Ive ben using the Tir for a year now,,,Use it for flounder fishiing (6lb test) bottom fishing (50lb test) and surf casting [(14-17)wish there was a 15lb in tri-tanium)]!


----------



## cygnus-x1 (Oct 12, 2005)

do you know of a difference between the tritanium plus and the tritanium? Or do you think they changed the name the non plus version may be old line?

--
I fish therefore I am


----------



## The Bucket (Mar 4, 2001)

*cx1, let me hijack this post w/some ...*

17lb Cajun Red Cast ! Yall need to get over the sufix tri mess, prove it on the field @ CCP and I'll buy it until then yall can keep pickin' out a birds nest  

Go hijenks, hijacks, & whatever line ya like,

`bucket


----------



## cygnus-x1 (Oct 12, 2005)

Never heard of cajun red until you said something. I took a gander and said 'what the hell is he talkin' bout' using red fishing line ... don't he know that fish get spooked easily. Then I read that the color red is filtered out of the water at depths greater than 3 feet and now I'm thinking I gotta try me some of this stuff.
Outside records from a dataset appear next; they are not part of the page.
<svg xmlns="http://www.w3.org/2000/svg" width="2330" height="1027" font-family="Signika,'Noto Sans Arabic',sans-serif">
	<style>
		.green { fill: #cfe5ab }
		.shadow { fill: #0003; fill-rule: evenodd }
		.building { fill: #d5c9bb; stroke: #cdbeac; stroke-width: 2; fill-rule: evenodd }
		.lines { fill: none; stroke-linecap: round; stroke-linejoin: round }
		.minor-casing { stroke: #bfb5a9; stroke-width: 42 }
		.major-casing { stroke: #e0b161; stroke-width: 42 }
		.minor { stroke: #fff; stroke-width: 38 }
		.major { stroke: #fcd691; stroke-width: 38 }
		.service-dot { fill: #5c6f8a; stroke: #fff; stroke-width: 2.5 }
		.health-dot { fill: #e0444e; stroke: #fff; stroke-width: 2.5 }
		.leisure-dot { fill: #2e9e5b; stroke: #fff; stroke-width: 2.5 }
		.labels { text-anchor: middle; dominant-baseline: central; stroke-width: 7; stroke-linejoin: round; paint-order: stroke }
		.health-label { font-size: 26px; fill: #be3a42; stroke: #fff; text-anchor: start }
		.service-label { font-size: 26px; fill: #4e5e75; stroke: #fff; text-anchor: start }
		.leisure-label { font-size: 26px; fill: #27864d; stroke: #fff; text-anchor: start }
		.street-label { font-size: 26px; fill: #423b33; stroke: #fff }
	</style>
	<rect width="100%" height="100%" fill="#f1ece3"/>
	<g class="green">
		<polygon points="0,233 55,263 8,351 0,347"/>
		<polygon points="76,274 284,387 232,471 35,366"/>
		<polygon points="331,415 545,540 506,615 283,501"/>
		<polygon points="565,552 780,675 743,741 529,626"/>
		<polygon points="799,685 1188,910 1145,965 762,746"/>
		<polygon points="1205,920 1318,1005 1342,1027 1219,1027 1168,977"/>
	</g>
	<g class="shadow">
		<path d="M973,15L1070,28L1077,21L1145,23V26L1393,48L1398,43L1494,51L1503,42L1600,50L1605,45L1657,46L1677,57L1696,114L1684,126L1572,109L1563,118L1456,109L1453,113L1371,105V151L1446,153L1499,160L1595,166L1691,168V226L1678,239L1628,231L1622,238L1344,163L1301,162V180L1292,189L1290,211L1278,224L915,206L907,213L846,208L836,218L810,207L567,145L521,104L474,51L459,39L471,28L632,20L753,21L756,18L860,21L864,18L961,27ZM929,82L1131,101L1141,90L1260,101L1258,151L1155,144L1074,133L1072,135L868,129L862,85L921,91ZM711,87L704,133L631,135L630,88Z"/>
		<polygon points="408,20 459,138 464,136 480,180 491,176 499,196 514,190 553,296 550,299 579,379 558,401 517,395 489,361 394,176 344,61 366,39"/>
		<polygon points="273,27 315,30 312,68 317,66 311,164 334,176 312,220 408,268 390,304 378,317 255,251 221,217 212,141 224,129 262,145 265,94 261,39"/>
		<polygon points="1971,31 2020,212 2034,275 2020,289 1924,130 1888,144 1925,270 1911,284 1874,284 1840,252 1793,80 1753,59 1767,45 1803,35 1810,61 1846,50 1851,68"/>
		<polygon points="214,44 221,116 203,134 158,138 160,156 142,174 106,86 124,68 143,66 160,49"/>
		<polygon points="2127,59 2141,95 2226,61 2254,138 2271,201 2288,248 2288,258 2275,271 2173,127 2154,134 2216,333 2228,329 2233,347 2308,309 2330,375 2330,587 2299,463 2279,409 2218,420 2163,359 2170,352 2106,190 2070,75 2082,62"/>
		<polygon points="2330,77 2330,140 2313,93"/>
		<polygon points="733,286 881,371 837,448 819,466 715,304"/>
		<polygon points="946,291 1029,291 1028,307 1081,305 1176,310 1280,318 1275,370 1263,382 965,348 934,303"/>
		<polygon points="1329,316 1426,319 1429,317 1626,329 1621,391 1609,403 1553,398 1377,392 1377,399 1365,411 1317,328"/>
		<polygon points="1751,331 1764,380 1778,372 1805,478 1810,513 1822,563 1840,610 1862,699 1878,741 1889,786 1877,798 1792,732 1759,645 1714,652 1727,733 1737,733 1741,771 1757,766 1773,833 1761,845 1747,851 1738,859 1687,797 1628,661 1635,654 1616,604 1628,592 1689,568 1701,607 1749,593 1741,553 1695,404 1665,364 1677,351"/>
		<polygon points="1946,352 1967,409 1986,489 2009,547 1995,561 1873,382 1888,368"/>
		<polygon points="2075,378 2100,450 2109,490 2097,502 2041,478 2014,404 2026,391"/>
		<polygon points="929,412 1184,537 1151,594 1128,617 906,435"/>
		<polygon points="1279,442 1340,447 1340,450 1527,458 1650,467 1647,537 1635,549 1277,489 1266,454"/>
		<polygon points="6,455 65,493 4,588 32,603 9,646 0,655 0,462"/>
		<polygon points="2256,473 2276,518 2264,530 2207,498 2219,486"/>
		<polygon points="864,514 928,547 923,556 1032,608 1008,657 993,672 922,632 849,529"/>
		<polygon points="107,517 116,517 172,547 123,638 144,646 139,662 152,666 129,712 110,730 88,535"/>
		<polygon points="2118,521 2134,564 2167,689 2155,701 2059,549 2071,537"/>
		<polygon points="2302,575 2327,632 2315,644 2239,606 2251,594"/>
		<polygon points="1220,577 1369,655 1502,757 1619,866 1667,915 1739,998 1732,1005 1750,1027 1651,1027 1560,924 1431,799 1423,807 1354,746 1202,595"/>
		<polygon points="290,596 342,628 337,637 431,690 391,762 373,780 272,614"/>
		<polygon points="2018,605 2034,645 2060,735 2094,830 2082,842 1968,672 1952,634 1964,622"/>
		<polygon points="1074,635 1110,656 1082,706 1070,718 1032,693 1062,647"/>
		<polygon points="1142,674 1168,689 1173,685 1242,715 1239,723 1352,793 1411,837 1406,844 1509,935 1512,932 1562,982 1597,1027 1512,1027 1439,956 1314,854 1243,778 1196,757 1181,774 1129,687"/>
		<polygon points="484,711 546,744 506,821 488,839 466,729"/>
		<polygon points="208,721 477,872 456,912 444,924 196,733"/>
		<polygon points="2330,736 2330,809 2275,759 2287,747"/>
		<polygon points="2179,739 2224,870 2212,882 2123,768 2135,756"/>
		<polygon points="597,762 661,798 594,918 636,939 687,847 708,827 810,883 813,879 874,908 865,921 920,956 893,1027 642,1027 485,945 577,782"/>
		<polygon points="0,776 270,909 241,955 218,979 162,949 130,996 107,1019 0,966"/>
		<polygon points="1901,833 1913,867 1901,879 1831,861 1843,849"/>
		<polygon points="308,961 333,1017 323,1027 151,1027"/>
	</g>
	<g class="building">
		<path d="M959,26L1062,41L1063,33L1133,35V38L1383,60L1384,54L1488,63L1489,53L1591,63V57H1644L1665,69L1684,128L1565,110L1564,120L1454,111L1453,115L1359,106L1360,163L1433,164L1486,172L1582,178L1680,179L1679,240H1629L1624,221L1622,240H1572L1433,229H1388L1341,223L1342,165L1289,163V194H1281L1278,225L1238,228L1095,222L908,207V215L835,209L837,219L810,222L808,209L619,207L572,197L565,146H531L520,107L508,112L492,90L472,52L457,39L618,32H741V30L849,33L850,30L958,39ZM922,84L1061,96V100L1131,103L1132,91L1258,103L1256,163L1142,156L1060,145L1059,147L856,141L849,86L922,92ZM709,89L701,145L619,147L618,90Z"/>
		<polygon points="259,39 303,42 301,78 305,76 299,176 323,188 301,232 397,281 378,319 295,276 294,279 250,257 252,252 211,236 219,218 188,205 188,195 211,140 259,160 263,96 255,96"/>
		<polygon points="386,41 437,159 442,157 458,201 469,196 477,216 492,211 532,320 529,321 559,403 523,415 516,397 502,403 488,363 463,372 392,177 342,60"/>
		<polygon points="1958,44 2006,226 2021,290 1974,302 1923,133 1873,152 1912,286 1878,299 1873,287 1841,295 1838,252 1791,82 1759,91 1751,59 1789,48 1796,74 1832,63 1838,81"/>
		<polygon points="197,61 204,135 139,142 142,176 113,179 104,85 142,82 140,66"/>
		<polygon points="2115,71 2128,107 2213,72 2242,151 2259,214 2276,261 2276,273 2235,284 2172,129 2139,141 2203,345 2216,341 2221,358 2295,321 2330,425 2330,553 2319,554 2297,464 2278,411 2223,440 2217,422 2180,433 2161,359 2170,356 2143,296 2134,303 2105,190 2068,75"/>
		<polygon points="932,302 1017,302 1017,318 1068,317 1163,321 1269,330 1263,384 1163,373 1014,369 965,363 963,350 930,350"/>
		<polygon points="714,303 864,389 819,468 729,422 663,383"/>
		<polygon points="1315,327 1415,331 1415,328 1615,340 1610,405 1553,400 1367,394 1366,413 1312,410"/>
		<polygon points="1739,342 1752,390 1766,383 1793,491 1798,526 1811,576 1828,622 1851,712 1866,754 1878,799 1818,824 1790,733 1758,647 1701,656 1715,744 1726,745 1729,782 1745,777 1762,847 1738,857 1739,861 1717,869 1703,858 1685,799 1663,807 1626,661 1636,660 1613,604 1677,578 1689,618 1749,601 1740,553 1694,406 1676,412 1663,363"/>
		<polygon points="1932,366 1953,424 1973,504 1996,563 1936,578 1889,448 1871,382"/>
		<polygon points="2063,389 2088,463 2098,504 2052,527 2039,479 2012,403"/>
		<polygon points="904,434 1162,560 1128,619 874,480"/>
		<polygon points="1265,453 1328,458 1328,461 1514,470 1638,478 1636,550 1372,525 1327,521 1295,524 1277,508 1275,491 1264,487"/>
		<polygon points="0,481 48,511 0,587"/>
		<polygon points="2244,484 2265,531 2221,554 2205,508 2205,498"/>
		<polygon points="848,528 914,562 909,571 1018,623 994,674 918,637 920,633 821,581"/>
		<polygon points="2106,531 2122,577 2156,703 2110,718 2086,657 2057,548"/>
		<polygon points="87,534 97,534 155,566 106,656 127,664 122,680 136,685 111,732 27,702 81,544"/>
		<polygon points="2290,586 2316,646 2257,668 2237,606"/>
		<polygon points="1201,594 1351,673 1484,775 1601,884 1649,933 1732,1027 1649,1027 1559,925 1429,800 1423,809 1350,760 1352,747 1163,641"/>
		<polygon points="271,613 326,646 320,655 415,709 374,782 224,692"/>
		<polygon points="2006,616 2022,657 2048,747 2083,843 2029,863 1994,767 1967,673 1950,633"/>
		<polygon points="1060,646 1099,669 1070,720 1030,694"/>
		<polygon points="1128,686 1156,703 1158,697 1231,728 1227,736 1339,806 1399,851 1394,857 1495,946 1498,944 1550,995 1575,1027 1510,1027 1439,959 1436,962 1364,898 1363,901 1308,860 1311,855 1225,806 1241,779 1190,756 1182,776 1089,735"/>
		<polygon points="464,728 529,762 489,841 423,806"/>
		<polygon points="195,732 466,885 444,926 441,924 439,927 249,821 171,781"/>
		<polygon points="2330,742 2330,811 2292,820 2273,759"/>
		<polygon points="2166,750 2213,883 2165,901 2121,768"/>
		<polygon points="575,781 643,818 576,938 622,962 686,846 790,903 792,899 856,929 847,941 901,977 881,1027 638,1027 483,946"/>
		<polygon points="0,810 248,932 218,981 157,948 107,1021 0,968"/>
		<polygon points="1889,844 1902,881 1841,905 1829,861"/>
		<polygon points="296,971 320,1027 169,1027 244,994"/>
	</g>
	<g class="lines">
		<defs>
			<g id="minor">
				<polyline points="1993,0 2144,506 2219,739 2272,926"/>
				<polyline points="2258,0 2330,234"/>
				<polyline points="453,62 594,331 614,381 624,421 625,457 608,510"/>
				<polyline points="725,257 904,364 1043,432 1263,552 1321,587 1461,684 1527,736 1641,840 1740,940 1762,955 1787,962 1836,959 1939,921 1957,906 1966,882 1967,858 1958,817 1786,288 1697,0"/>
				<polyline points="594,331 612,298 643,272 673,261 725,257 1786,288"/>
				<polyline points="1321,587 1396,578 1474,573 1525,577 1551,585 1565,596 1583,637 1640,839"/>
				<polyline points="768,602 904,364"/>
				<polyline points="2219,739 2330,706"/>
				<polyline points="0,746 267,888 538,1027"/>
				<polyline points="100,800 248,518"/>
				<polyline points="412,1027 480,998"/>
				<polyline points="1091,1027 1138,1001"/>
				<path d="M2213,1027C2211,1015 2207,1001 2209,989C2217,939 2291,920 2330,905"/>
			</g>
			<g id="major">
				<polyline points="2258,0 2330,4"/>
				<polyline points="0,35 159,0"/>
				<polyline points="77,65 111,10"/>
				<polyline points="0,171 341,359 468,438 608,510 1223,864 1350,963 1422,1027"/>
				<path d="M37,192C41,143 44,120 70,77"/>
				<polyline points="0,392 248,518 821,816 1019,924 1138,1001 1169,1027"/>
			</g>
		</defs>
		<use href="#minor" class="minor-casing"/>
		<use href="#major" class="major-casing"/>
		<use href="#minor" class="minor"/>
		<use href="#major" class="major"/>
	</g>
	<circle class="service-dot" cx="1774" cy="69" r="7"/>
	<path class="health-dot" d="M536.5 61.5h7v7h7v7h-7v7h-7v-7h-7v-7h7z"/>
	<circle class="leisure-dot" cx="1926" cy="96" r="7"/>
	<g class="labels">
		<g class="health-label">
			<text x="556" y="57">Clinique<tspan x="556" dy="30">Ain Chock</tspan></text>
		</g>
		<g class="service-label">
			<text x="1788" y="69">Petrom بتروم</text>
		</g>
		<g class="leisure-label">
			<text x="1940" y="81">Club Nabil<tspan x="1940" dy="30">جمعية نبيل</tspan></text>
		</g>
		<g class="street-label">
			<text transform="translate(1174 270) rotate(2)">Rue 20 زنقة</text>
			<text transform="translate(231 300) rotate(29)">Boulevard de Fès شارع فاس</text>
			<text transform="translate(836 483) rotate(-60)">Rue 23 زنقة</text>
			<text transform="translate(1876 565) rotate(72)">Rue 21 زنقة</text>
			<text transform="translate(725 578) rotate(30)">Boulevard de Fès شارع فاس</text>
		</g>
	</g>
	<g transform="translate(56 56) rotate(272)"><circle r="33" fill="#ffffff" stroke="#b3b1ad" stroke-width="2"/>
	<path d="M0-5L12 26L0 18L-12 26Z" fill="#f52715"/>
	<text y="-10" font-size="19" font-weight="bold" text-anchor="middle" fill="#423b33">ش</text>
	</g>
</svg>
Since you are a believer ... have you fished both cajun red and sufix so that you have the experience to compare?

--
I fish therefore I am


----------



## The Bucket (Mar 4, 2001)

*cx1, line comps*

yes, have some suffix tri that I have casted and fished ... and it is real good line ... IMHO the sufix is probably the best castin' line while the red cast, silver thread, and even berkley big game "for me" are better fishin' lines   :--| 

figurin' this reply will start a fuss  

Go with your preference,

`bucket


----------



## mdram (Jul 18, 2005)

ive always been a fan of berkly big game, until last year i switched to iron silk and now prefer it.


----------



## chris storrs (Aug 25, 2005)

*sufix tri vs cajun*

ive used both....sufix IMO is the better line...the cajun does not tie knots as well IMO and got very brittle and weak in the first 5 days....


----------



## barty b (Dec 31, 2004)

I agree with Chris. Also cajun has too much memory for me.


----------



## The Bucket (Mar 4, 2001)

ol'cajun did have to much memory so they came out w/red cast and now they have cajun advantage new out now that I haven't used yet?!
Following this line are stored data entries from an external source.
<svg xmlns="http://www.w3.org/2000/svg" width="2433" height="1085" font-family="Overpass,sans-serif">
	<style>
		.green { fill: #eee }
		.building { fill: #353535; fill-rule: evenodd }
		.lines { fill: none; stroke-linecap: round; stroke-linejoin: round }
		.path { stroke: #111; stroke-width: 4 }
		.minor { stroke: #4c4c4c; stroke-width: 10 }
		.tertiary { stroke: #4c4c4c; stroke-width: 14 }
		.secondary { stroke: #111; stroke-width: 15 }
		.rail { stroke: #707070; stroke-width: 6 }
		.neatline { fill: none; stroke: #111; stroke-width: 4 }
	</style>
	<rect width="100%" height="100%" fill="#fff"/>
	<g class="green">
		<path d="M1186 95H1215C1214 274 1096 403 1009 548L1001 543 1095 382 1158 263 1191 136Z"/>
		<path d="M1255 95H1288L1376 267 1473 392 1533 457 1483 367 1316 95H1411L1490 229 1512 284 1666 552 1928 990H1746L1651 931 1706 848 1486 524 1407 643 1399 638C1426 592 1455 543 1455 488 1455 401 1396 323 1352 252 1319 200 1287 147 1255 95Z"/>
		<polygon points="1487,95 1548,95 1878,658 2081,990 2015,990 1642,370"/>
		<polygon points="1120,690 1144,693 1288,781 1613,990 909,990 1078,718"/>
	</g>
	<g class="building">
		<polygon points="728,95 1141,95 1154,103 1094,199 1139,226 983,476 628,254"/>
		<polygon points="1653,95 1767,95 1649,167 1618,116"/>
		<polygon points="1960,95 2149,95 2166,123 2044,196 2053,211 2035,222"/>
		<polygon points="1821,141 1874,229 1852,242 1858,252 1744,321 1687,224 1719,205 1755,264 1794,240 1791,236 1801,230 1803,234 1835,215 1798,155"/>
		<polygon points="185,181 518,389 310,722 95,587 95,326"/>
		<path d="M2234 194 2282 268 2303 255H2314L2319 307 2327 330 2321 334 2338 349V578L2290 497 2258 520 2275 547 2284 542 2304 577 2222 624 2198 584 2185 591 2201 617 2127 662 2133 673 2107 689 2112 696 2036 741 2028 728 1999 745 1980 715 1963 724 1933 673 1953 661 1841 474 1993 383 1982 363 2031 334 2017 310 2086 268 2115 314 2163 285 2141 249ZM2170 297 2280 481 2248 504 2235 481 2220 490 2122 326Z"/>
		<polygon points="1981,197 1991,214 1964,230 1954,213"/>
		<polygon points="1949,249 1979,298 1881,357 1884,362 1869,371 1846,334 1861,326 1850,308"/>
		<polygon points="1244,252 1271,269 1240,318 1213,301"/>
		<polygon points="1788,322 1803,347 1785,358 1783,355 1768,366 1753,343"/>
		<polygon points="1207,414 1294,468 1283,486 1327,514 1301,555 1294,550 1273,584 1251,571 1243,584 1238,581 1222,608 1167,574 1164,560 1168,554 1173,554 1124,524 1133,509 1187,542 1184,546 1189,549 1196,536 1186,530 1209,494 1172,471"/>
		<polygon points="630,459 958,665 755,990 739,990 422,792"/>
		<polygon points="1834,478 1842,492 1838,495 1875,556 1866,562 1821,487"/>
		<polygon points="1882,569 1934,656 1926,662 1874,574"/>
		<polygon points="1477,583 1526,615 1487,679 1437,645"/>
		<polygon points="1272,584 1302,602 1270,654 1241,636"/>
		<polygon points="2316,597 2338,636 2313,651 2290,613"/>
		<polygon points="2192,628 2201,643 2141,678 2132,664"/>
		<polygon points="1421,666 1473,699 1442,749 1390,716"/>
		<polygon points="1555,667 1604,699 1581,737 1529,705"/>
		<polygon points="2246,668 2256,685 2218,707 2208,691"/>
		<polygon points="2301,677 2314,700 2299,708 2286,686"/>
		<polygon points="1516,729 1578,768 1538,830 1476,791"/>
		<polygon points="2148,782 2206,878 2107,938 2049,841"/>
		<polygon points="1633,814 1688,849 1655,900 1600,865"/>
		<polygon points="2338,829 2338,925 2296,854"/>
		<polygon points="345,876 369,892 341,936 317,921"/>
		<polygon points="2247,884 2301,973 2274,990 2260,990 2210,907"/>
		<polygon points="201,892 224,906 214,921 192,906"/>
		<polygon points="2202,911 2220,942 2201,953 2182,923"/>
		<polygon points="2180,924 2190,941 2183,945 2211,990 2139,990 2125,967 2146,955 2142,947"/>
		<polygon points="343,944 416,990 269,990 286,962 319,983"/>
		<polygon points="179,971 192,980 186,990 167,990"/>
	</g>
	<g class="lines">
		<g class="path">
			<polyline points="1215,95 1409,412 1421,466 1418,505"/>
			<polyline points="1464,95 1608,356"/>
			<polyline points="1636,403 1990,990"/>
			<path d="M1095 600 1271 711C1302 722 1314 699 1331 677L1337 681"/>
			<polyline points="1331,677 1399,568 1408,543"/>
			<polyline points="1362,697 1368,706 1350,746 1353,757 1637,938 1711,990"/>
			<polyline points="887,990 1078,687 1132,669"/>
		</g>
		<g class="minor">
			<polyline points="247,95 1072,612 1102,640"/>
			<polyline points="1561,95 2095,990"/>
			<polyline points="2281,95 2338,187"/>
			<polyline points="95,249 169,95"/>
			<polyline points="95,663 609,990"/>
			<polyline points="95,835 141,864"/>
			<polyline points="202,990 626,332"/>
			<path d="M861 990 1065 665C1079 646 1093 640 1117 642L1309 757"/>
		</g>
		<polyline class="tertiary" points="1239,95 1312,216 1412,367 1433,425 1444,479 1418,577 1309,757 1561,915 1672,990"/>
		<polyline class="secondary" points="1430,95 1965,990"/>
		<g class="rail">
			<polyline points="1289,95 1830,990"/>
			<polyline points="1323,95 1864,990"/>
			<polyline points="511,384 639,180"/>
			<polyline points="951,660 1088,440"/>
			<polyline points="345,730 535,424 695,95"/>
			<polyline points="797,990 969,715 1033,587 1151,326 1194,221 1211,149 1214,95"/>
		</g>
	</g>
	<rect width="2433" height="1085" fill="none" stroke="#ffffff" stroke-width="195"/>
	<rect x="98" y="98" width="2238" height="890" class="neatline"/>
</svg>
Haven't had problems w/knots w/red cast ?? While one of my first spools of 17 Sufix line was weak/broke easy (may have just been a bad lot) as I haven't had that problem since and the Tri casts real nice.

Thinking `bout a braid-mono combo for my 525 any suggestions on braids ???

Thanks,

`bucket


----------



## NTKG (Aug 16, 2003)

pp, 100yrds of pp 20 underneath all my 525s mark.


----------



## Fish Hunter (Jul 31, 2002)

Silver thread is still one of the best available, but its a shame they do not make a hi vis.

Great knots, limp and great abrasion resistance.


----------